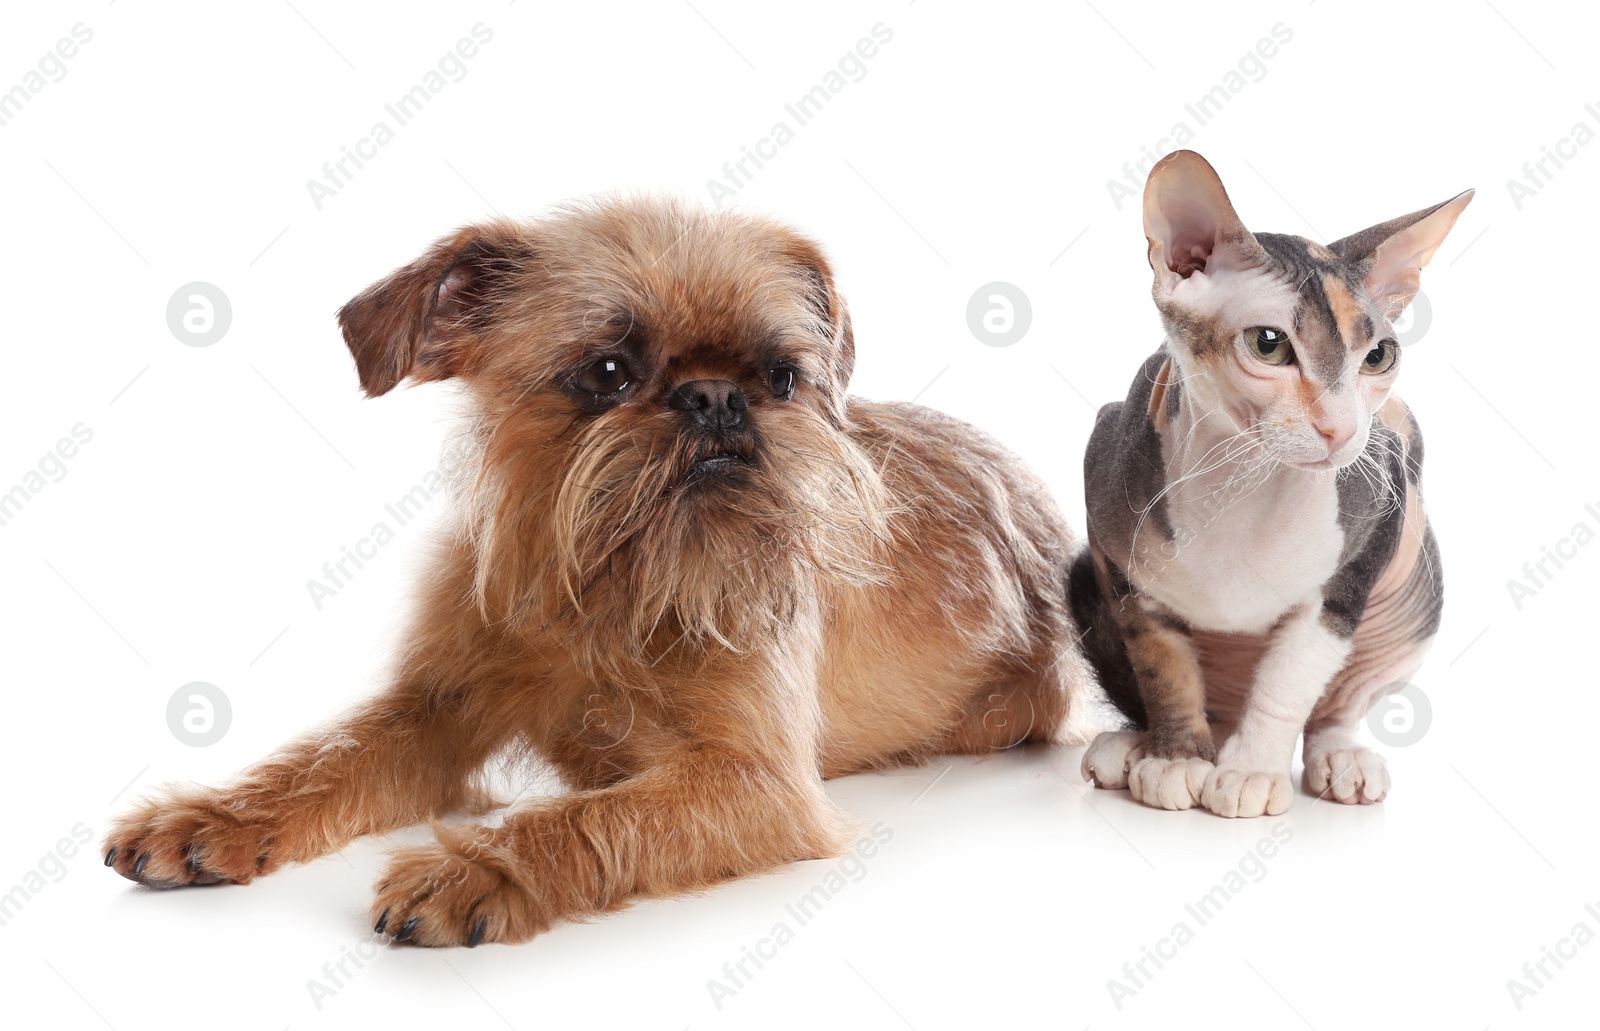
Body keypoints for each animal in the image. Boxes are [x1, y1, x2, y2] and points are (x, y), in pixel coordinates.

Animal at [106, 197, 1094, 947]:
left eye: (781, 377)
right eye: (609, 371)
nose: (716, 397)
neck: (597, 584)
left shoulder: (754, 784)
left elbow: (590, 815)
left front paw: (481, 865)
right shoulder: (433, 708)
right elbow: (327, 753)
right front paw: (216, 816)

---

## WHAT THE TASK REQUIRES
Please retype every entry above exactly, leaving out any picture.

## EXERCISE RESPONSE
Body keypoints for each animal in the image. Boxes are [x1, y1, x2, y2] and points are (x, y), in pixel coordinates.

Animal at [106, 197, 1094, 947]:
left eye: (781, 377)
right eye: (609, 371)
nose: (716, 397)
neck: (597, 584)
left shoulder: (754, 784)
left elbow: (590, 815)
left front paw: (481, 865)
right shoulder: (433, 708)
right elbow: (327, 753)
right front paw: (216, 816)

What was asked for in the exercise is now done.